[Provided entries Boundary: Start]

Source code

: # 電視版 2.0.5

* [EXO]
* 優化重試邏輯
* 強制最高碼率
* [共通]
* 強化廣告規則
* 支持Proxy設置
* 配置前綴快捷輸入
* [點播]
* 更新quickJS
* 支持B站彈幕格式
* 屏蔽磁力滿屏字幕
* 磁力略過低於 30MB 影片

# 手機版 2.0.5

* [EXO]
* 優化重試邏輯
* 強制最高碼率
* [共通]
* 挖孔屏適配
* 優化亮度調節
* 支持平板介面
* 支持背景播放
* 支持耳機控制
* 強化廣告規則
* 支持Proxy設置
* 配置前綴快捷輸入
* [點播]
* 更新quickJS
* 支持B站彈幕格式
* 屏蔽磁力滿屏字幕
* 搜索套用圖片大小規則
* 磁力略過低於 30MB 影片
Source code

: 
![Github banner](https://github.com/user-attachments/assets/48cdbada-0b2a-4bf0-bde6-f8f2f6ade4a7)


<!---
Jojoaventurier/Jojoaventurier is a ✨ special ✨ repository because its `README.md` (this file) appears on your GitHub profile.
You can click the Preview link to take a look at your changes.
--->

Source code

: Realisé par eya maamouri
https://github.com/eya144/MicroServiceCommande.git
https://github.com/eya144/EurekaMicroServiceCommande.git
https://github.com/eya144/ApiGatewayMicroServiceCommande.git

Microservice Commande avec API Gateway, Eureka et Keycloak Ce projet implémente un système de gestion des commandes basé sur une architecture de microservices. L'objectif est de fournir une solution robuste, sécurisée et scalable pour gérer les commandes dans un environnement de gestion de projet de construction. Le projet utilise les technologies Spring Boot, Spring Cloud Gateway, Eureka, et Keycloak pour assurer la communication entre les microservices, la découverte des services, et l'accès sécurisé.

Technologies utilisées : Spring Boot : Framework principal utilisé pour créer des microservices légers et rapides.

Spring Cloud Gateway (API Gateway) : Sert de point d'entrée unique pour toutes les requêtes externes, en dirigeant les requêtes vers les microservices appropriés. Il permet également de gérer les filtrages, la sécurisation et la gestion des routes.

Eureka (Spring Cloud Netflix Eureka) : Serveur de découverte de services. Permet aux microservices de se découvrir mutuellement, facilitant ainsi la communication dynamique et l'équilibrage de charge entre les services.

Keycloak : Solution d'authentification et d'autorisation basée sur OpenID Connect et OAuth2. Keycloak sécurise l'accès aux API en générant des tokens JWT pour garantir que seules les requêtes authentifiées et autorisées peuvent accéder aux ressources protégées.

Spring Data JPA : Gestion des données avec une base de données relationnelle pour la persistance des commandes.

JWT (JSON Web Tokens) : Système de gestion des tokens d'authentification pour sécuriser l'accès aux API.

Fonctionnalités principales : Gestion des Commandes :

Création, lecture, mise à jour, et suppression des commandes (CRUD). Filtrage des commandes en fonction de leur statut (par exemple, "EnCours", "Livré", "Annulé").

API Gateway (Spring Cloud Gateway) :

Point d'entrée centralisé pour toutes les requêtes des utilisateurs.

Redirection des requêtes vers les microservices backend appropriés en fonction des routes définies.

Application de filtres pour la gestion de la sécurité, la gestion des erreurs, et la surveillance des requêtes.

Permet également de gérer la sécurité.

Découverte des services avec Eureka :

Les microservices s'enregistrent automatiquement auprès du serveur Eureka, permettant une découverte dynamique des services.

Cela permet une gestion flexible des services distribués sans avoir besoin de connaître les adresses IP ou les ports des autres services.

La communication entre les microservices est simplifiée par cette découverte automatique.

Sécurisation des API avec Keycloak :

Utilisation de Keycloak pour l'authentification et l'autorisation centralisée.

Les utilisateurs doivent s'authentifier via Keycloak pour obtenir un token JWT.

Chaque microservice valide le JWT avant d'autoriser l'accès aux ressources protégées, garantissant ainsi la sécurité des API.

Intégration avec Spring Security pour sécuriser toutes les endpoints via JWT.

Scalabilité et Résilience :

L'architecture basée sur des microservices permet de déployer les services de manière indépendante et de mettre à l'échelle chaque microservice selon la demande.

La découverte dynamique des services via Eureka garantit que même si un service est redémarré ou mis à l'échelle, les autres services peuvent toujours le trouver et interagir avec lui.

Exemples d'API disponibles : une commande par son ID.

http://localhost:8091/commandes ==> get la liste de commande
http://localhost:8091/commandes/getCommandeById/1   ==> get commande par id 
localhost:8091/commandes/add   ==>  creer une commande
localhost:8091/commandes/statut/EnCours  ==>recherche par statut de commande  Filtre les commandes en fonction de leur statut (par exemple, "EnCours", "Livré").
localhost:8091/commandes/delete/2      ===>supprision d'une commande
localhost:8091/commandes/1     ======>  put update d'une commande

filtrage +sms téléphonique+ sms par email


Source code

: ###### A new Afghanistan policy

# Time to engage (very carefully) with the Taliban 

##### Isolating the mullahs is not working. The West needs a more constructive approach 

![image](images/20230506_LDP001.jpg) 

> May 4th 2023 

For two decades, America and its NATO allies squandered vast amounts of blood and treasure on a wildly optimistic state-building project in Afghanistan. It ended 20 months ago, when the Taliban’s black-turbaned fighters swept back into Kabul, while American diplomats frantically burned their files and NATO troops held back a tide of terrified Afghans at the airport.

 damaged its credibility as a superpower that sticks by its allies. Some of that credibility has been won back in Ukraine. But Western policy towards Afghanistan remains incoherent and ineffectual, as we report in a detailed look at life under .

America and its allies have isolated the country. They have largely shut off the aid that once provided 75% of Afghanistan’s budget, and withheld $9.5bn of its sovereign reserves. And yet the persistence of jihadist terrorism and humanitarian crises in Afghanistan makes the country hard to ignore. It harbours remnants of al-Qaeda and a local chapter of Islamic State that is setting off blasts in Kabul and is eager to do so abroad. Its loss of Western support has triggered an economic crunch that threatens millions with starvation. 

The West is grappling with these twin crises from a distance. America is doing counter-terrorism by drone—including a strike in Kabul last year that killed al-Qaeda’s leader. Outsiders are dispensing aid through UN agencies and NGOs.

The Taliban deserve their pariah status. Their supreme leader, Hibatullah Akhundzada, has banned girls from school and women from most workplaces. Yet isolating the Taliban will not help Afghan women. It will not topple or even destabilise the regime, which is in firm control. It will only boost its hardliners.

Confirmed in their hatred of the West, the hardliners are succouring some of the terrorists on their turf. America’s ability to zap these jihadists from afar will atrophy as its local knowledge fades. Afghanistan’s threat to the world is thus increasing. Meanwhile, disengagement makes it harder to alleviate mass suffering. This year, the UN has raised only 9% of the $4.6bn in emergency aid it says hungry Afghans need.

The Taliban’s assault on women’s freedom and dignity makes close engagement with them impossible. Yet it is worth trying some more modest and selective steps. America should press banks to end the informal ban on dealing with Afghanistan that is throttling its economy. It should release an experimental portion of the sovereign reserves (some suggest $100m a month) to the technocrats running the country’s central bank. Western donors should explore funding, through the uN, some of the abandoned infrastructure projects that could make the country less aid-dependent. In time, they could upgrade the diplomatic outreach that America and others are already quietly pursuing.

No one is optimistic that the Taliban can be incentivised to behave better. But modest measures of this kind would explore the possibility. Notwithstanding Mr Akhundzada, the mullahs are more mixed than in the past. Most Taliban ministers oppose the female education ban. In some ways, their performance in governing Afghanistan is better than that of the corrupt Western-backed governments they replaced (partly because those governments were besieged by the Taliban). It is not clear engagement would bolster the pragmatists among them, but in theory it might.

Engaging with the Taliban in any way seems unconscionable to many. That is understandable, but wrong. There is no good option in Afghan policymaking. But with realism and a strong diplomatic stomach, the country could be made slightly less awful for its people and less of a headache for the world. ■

[Provided entries Boundary: End]

Assigned task.
Take the records above and return them exactly as written.

Reply.
Source code

: # 電視版 2.0.5

* [EXO]
* 優化重試邏輯
* 強制最高碼率
* [共通]
* 強化廣告規則
* 支持Proxy設置
* 配置前綴快捷輸入
* [點播]
* 更新quickJS
* 支持B站彈幕格式
* 屏蔽磁力滿屏字幕
* 磁力略過低於 30MB 影片

# 手機版 2.0.5

* [EXO]
* 優化重試邏輯
* 強制最高碼率
* [共通]
* 挖孔屏適配
* 優化亮度調節
* 支持平板介面
* 支持背景播放
* 支持耳機控制
* 強化廣告規則
* 支持Proxy設置
* 配置前綴快捷輸入
* [點播]
* 更新quickJS
* 支持B站彈幕格式
* 屏蔽磁力滿屏字幕
* 搜索套用圖片大小規則
* 磁力略過低於 30MB 影片
Source code

: 
![Github banner](https://github.com/user-attachments/assets/48cdbada-0b2a-4bf0-bde6-f8f2f6ade4a7)


<!---
Jojoaventurier/Jojoaventurier is a ✨ special ✨ repository because its `README.md` (this file) appears on your GitHub profile.
You can click the Preview link to take a look at your changes.
--->

Source code

: Realisé par eya maamouri
https://github.com/eya144/MicroServiceCommande.git
https://github.com/eya144/EurekaMicroServiceCommande.git
https://github.com/eya144/ApiGatewayMicroServiceCommande.git

Microservice Commande avec API Gateway, Eureka et Keycloak Ce projet implémente un système de gestion des commandes basé sur une architecture de microservices. L'objectif est de fournir une solution robuste, sécurisée et scalable pour gérer les commandes dans un environnement de gestion de projet de construction. Le projet utilise les technologies Spring Boot, Spring Cloud Gateway, Eureka, et Keycloak pour assurer la communication entre les microservices, la découverte des services, et l'accès sécurisé.

Technologies utilisées : Spring Boot : Framework principal utilisé pour créer des microservices légers et rapides.

Spring Cloud Gateway (API Gateway) : Sert de point d'entrée unique pour toutes les requêtes externes, en dirigeant les requêtes vers les microservices appropriés. Il permet également de gérer les filtrages, la sécurisation et la gestion des routes.

Eureka (Spring Cloud Netflix Eureka) : Serveur de découverte de services. Permet aux microservices de se découvrir mutuellement, facilitant ainsi la communication dynamique et l'équilibrage de charge entre les services.

Keycloak : Solution d'authentification et d'autorisation basée sur OpenID Connect et OAuth2. Keycloak sécurise l'accès aux API en générant des tokens JWT pour garantir que seules les requêtes authentifiées et autorisées peuvent accéder aux ressources protégées.

Spring Data JPA : Gestion des données avec une base de données relationnelle pour la persistance des commandes.

JWT (JSON Web Tokens) : Système de gestion des tokens d'authentification pour sécuriser l'accès aux API.

Fonctionnalités principales : Gestion des Commandes :

Création, lecture, mise à jour, et suppression des commandes (CRUD). Filtrage des commandes en fonction de leur statut (par exemple, "EnCours", "Livré", "Annulé").

API Gateway (Spring Cloud Gateway) :

Point d'entrée centralisé pour toutes les requêtes des utilisateurs.

Redirection des requêtes vers les microservices backend appropriés en fonction des routes définies.

Application de filtres pour la gestion de la sécurité, la gestion des erreurs, et la surveillance des requêtes.

Permet également de gérer la sécurité.

Découverte des services avec Eureka :

Les microservices s'enregistrent automatiquement auprès du serveur Eureka, permettant une découverte dynamique des services.

Cela permet une gestion flexible des services distribués sans avoir besoin de connaître les adresses IP ou les ports des autres services.

La communication entre les microservices est simplifiée par cette découverte automatique.

Sécurisation des API avec Keycloak :

Utilisation de Keycloak pour l'authentification et l'autorisation centralisée.

Les utilisateurs doivent s'authentifier via Keycloak pour obtenir un token JWT.

Chaque microservice valide le JWT avant d'autoriser l'accès aux ressources protégées, garantissant ainsi la sécurité des API.

Intégration avec Spring Security pour sécuriser toutes les endpoints via JWT.

Scalabilité et Résilience :

L'architecture basée sur des microservices permet de déployer les services de manière indépendante et de mettre à l'échelle chaque microservice selon la demande.

La découverte dynamique des services via Eureka garantit que même si un service est redémarré ou mis à l'échelle, les autres services peuvent toujours le trouver et interagir avec lui.

Exemples d'API disponibles : une commande par son ID.

http://localhost:8091/commandes ==> get la liste de commande
http://localhost:8091/commandes/getCommandeById/1   ==> get commande par id 
localhost:8091/commandes/add   ==>  creer une commande
localhost:8091/commandes/statut/EnCours  ==>recherche par statut de commande  Filtre les commandes en fonction de leur statut (par exemple, "EnCours", "Livré").
localhost:8091/commandes/delete/2      ===>supprision d'une commande
localhost:8091/commandes/1     ======>  put update d'une commande

filtrage +sms téléphonique+ sms par email


Source code

: ###### A new Afghanistan policy

# Time to engage (very carefully) with the Taliban 

##### Isolating the mullahs is not working. The West needs a more constructive approach 

![image](images/20230506_LDP001.jpg) 

> May 4th 2023 

For two decades, America and its NATO allies squandered vast amounts of blood and treasure on a wildly optimistic state-building project in Afghanistan. It ended 20 months ago, when the Taliban’s black-turbaned fighters swept back into Kabul, while American diplomats frantically burned their files and NATO troops held back a tide of terrified Afghans at the airport.

 damaged its credibility as a superpower that sticks by its allies. Some of that credibility has been won back in Ukraine. But Western policy towards Afghanistan remains incoherent and ineffectual, as we report in a detailed look at life under .

America and its allies have isolated the country. They have largely shut off the aid that once provided 75% of Afghanistan’s budget, and withheld $9.5bn of its sovereign reserves. And yet the persistence of jihadist terrorism and humanitarian crises in Afghanistan makes the country hard to ignore. It harbours remnants of al-Qaeda and a local chapter of Islamic State that is setting off blasts in Kabul and is eager to do so abroad. Its loss of Western support has triggered an economic crunch that threatens millions with starvation. 

The West is grappling with these twin crises from a distance. America is doing counter-terrorism by drone—including a strike in Kabul last year that killed al-Qaeda’s leader. Outsiders are dispensing aid through UN agencies and NGOs.

The Taliban deserve their pariah status. Their supreme leader, Hibatullah Akhundzada, has banned girls from school and women from most workplaces. Yet isolating the Taliban will not help Afghan women. It will not topple or even destabilise the regime, which is in firm control. It will only boost its hardliners.

Confirmed in their hatred of the West, the hardliners are succouring some of the terrorists on their turf. America’s ability to zap these jihadists from afar will atrophy as its local knowledge fades. Afghanistan’s threat to the world is thus increasing. Meanwhile, disengagement makes it harder to alleviate mass suffering. This year, the UN has raised only 9% of the $4.6bn in emergency aid it says hungry Afghans need.

The Taliban’s assault on women’s freedom and dignity makes close engagement with them impossible. Yet it is worth trying some more modest and selective steps. America should press banks to end the informal ban on dealing with Afghanistan that is throttling its economy. It should release an experimental portion of the sovereign reserves (some suggest $100m a month) to the technocrats running the country’s central bank. Western donors should explore funding, through the uN, some of the abandoned infrastructure projects that could make the country less aid-dependent. In time, they could upgrade the diplomatic outreach that America and others are already quietly pursuing.

No one is optimistic that the Taliban can be incentivised to behave better. But modest measures of this kind would explore the possibility. Notwithstanding Mr Akhundzada, the mullahs are more mixed than in the past. Most Taliban ministers oppose the female education ban. In some ways, their performance in governing Afghanistan is better than that of the corrupt Western-backed governments they replaced (partly because those governments were besieged by the Taliban). It is not clear engagement would bolster the pragmatists among them, but in theory it might.

Engaging with the Taliban in any way seems unconscionable to many. That is understandable, but wrong. There is no good option in Afghan policymaking. But with realism and a strong diplomatic stomach, the country could be made slightly less awful for its people and less of a headache for the world. ■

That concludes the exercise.